Green Screen for June: Citizen Four

citizenfour
Tuesday, June 2nd at 4:30 pm The Hernando County Green Party will show the Academy Award winning film: Citizen Four (114 minutes) This is the story of how Edward Snowden made contact with the press.
The public is welcome to join us for this free presentation. We will also have refreshments. This is the final edition of our Laura Poitras trilogy. Call Suzanne at 352-666-7576 for more info.
BACKGROUND :
In January 2013, Laura Poitras received an encrypted e-mail from a stranger who called himself Citizen Four.[3] In it, he offered her inside information about illegal wiretapping practices of the US National Security Agency (NSA) and other intelligence agencies.
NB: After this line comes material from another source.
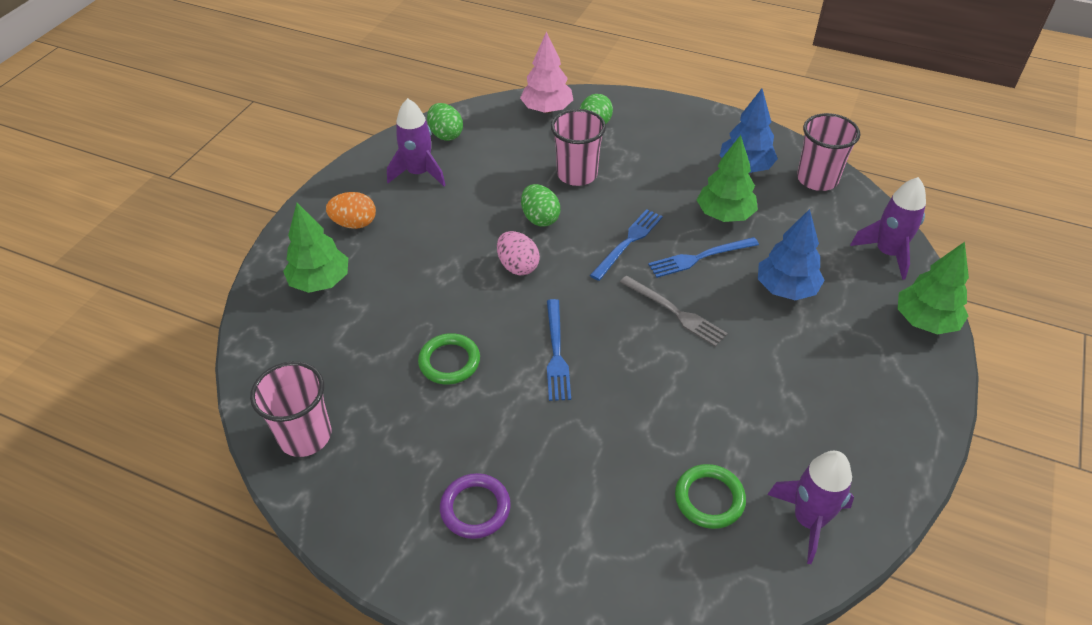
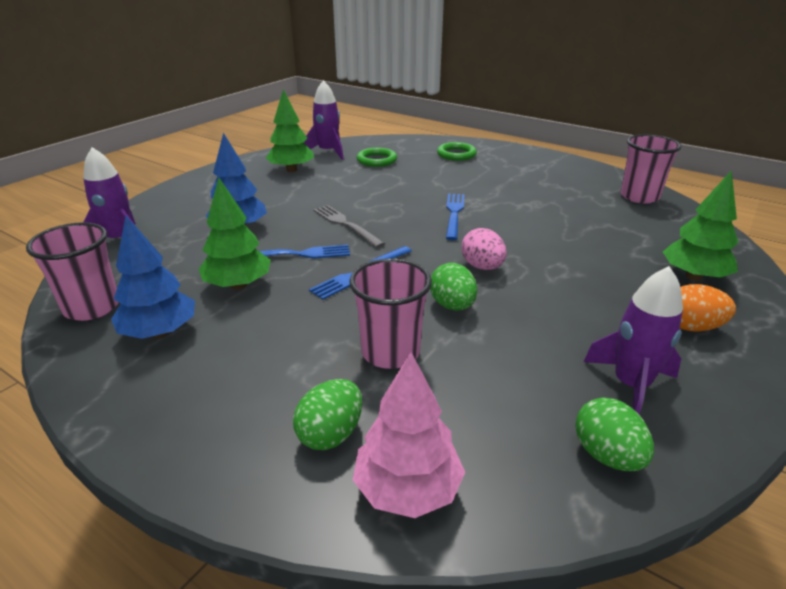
camera: 170 degrees left, 15 degrees down
(449, 361) = (542, 217): green ring -> green ring (456, 154)
(475, 508) = (514, 167): purple ring -> none
(925, 321) = (156, 203): green tree -> green tree (291, 170)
Poitras had already been working for several years on a film about monitoring programs in the US that were the result of the September 11 attacks. In June 2013, accompanied by investigative journalist Glenn Greenwald and The Guardian intelligence reporter Ewen MacAskill,[4] she went to Hong Kong with her camera for the first meeting with the stranger, who identified himself as Edward Snowden.
After four days of interviews, on June 9 Snowden’s identity is made public at his request. As media outlets begin to discover his location at the The Mira Hong Kong, Snowden relocates to Poitras’ room in an attempt to elude phone calls made to his room. Facing potential extradition and prosecution in the United States, Snowden schedules a meeting with the United Nations High Commissioner for Refugees and applies for refugee status. After Poitras believes she is being followed, she leaves Hong Kong for Berlin.
On June 21, the US government requests the Hong Kong government extradite Snowden. Snowden manages to depart from Hong Kong, but his American passport is cancelled before he can connect to Havana, and he is stranded in the Sheremetyevo International Airport in Moscow. On August 1, 2013 the Russian government granted Snowden temporary asylum for a period of one year.[5] Meanwhile, Greenwald has returned to his home in Rio de Janeiro, and speaks publicly about United States’ utilization of NSA programs for foreign surveillance. Greenwald and Poitras maintain a correspondence wherein they both express reluctance to return to the United States.
Throughout, the film offers smaller vignettes that precede and follow Snowden’s Hong Kong interviews, including William Binney speaking about NSA programs, and eventually testifying before the German Parliament regarding NSA spying in Germany.
The film closes with Greenwald, Snowden and Poitras meeting once again, this time in Russia. Greenwald and Snowden discuss new emerging details on US intelligence programs, careful to only write down and not speak critical pieces of information. Greenwald tears these documents creating a pile of scraps, before slowly removing them from the table.